# Prong collar in Germany



## Lucifer-Hope (Aug 18, 2017)

Can anyone please let me know if they know if I can use the prong collar in Germany. I’m planning to travel to Germany from Greece for vacation and the only thing I could find is that they don’t allow electrical fence, anti-bark, collars with remote control.
If anybody knows 100% if it’s illegal or legal please let me know because I don’t want to have any problems i heard that they can take my dog away for me and I would die if that happened.
Thank you in advance!


----------



## Pytheis (Sep 23, 2016)

I don't know the answer, but I'll bump the thread so hopefully some others see it.


----------



## tim_s_adams (Aug 9, 2017)

Laws change.

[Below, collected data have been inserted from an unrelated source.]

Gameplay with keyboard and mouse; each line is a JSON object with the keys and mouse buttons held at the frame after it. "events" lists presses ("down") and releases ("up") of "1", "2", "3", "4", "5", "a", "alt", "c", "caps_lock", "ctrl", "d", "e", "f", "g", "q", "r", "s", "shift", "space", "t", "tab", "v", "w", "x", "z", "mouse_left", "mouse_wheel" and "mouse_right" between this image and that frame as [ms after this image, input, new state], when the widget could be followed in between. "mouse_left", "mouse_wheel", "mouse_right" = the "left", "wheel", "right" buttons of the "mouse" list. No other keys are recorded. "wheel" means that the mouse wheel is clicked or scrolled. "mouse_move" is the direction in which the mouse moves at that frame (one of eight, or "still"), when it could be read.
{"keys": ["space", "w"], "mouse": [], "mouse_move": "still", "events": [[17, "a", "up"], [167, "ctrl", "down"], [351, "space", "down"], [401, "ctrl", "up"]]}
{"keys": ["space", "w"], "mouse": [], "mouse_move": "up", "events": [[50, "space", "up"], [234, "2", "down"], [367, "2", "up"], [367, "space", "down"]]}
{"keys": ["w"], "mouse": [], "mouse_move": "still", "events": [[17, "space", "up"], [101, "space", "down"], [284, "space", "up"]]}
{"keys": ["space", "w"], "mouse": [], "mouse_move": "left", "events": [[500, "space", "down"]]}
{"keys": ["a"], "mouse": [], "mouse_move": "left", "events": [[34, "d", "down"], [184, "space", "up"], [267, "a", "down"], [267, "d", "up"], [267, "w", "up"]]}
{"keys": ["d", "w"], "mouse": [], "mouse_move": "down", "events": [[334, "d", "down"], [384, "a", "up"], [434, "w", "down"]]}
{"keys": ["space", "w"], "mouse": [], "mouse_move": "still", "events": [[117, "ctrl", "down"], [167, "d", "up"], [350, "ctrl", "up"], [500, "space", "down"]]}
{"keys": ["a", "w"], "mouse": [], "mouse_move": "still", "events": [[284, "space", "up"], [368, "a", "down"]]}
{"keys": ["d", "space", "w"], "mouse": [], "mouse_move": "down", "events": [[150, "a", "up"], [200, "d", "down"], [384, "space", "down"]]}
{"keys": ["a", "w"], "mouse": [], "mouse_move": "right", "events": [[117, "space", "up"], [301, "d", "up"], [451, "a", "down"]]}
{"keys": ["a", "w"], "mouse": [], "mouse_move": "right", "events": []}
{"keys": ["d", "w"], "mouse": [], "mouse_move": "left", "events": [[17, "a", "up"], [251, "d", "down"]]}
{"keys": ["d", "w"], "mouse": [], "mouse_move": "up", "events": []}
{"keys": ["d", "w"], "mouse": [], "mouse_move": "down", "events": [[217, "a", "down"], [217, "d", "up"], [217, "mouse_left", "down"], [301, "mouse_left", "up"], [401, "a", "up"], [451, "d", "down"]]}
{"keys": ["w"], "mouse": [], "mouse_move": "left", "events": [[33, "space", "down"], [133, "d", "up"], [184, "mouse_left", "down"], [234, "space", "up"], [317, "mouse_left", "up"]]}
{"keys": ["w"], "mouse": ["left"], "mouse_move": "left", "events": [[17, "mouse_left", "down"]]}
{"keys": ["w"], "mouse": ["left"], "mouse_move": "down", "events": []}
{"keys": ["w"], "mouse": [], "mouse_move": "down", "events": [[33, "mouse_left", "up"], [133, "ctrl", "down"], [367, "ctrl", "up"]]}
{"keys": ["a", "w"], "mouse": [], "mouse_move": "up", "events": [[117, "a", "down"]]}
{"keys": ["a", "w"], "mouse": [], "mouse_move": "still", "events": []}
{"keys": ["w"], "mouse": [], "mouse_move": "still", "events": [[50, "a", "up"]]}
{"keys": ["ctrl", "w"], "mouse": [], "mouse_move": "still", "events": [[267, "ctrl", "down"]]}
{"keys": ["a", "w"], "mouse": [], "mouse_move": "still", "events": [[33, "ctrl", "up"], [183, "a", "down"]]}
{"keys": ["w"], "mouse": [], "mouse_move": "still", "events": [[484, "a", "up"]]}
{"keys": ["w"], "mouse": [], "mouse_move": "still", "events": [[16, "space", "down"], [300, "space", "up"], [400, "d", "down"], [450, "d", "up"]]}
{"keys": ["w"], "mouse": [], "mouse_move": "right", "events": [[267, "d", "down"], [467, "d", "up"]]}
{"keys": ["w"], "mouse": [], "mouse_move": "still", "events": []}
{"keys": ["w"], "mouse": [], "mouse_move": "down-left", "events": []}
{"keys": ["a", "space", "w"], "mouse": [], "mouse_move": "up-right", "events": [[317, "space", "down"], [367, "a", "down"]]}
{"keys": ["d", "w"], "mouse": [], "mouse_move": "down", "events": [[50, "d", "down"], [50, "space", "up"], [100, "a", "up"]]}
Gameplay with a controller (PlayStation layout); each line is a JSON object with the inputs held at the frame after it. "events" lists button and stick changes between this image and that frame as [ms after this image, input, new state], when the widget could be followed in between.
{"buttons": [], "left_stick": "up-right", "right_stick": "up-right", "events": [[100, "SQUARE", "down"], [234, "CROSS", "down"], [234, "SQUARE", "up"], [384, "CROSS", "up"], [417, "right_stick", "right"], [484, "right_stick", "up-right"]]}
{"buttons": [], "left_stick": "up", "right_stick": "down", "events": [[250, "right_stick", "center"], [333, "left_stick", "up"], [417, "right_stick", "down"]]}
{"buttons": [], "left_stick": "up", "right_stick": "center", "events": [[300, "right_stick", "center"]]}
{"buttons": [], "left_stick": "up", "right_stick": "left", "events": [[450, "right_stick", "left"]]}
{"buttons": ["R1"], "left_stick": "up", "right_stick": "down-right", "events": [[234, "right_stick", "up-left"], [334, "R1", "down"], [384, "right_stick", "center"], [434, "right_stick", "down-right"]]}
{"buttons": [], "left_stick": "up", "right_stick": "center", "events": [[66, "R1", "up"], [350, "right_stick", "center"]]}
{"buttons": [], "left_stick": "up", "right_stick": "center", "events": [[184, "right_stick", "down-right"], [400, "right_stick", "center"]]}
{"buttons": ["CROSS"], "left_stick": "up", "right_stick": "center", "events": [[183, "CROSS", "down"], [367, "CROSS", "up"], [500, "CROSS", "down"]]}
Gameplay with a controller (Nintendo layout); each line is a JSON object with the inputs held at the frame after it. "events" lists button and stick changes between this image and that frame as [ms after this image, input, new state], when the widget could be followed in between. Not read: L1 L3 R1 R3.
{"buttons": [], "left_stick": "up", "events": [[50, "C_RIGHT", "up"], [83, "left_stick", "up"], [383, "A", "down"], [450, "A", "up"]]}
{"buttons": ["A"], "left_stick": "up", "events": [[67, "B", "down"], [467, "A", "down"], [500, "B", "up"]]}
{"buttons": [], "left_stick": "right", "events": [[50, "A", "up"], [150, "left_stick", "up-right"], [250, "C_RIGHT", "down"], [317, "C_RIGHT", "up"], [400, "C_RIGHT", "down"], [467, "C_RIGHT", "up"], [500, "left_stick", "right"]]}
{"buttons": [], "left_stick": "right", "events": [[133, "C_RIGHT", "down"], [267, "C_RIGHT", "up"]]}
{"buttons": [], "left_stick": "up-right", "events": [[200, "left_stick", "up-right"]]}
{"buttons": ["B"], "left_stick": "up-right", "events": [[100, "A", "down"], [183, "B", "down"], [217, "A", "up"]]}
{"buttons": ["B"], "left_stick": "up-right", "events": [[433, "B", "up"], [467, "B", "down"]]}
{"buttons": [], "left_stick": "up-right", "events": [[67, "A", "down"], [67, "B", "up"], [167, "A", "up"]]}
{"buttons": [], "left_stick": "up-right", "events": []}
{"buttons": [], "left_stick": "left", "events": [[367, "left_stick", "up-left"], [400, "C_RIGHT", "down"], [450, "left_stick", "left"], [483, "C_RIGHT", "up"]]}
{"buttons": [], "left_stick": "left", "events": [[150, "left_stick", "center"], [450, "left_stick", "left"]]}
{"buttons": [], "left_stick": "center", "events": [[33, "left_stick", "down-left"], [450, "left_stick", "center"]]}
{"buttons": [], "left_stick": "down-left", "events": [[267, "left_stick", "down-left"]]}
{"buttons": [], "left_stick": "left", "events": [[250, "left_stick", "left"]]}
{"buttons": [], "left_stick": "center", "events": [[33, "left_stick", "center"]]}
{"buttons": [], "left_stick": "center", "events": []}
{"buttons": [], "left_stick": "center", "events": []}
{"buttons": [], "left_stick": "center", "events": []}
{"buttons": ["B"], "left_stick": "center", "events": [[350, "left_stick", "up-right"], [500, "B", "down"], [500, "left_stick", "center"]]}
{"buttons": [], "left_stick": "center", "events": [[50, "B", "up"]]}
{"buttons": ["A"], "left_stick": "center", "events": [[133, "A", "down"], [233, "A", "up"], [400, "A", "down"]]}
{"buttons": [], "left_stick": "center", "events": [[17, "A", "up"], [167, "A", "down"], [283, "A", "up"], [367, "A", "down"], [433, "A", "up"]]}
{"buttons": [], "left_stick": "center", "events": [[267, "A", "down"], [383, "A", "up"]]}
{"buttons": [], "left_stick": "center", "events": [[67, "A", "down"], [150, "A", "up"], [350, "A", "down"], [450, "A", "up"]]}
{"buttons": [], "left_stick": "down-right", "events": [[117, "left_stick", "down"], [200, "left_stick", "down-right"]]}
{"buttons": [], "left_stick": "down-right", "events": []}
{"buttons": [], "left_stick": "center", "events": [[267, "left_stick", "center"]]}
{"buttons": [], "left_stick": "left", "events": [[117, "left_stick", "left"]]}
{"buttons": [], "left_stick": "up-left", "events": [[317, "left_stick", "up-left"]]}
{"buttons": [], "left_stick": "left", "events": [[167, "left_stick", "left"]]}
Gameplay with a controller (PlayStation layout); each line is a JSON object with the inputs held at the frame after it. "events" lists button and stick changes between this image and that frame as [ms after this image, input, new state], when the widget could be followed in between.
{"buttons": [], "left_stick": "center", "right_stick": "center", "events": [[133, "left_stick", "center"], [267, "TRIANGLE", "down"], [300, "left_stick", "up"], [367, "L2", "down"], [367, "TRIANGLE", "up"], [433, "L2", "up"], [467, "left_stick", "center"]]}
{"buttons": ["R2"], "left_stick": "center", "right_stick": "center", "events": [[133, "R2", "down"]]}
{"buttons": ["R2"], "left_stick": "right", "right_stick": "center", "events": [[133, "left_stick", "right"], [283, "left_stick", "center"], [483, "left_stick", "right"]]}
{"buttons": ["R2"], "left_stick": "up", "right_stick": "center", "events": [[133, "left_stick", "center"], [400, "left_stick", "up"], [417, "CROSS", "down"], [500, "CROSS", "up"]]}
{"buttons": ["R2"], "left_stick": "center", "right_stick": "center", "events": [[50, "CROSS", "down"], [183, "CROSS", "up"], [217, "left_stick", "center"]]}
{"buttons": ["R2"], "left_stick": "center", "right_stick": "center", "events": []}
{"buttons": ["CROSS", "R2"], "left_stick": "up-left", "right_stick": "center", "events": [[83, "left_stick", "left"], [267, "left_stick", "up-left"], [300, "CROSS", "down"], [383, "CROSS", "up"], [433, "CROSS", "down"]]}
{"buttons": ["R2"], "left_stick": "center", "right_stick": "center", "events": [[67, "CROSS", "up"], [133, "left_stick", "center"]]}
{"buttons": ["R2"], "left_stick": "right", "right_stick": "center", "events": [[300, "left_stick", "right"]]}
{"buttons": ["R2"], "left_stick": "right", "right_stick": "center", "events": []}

To be 100% sure you need to get this info from the german government...


----------



## wolfy dog (Aug 1, 2012)

Look up any German kennel club.


----------



## RunShepherdRun (Oct 5, 2009)

Yes, you can use a prong collar in Germany. The German Animal Welfare Law (Tierschutzgesetz) prohibits measures that cause significant pain, suffering, and damage to an animal. Thus it depends on how you use the prong collar. But the collar per se is allowed. 
It is illegal in Switzerland and Austria though, with the exception of working police K9s.
German native here.


----------



## dogbyte (Apr 5, 2002)

They are not cheap, but worth every penny. A Keeper Collar. Am using Rossi, the Dutch Shepeherd's, on Gunny. But he is out growing it fast so she is making Gunny one with an extra long "tug". the adjustable martingale part. And an extra long buckle part. I like the buckle on for safety and added adjustability. They conceal the prongs really nice, especially with a German Shepherds coat. Not as much correction as a regular prong, but love them.


----------



## wolfy dog (Aug 1, 2012)

dogbyte said:


> They are not cheap, but worth every penny. A Keeper Collar. Am using Rossi, the Dutch Shepeherd's, on Gunny. But he is out growing it fast so she is making Gunny one with an extra long "tug". the adjustable martingale part. And an extra long buckle part. I like the buckle on for safety and added adjustability. They conceal the prongs really nice, especially with a German Shepherds coat. Not as much correction as a regular prong, but love them.


I ordered one and can't wait to try it out. Thanks for the tip!


----------



## Lucifer-Hope (Aug 18, 2017)

RunShepherdRun said:


> Yes, you can use a prong collar in Germany. The German Animal Welfare Law (Tierschutzgesetz) prohibits measures that cause significant pain, suffering, and damage to an animal. Thus it depends on how you use the prong collar. But the collar per se is allowed.
> It is illegal in Switzerland and Austria though, with the exception of working police K9s.
> German native here.


I’m only using it because my dog after he got bit he got aggressive-scared with other dogs and I cannot control him without the prong. Me and my trainers are working on it but it’s been 10 months and it’s extremely hard in Greece because we have so many stray animals and obviously I cannot control them it’s not that my dog is trying to attack them but he’s barking and pulling me and if a dog comes near him he will just hide behind me and bark like crazy. Other than that we walk fine he will sit in a coffee place perfectly normal I can take him to shops ,trains everything basically.


----------



## dogbyte (Apr 5, 2002)

Just make sure you have the prong collar backed up with a buckle on or martingale type also attached to the lead


----------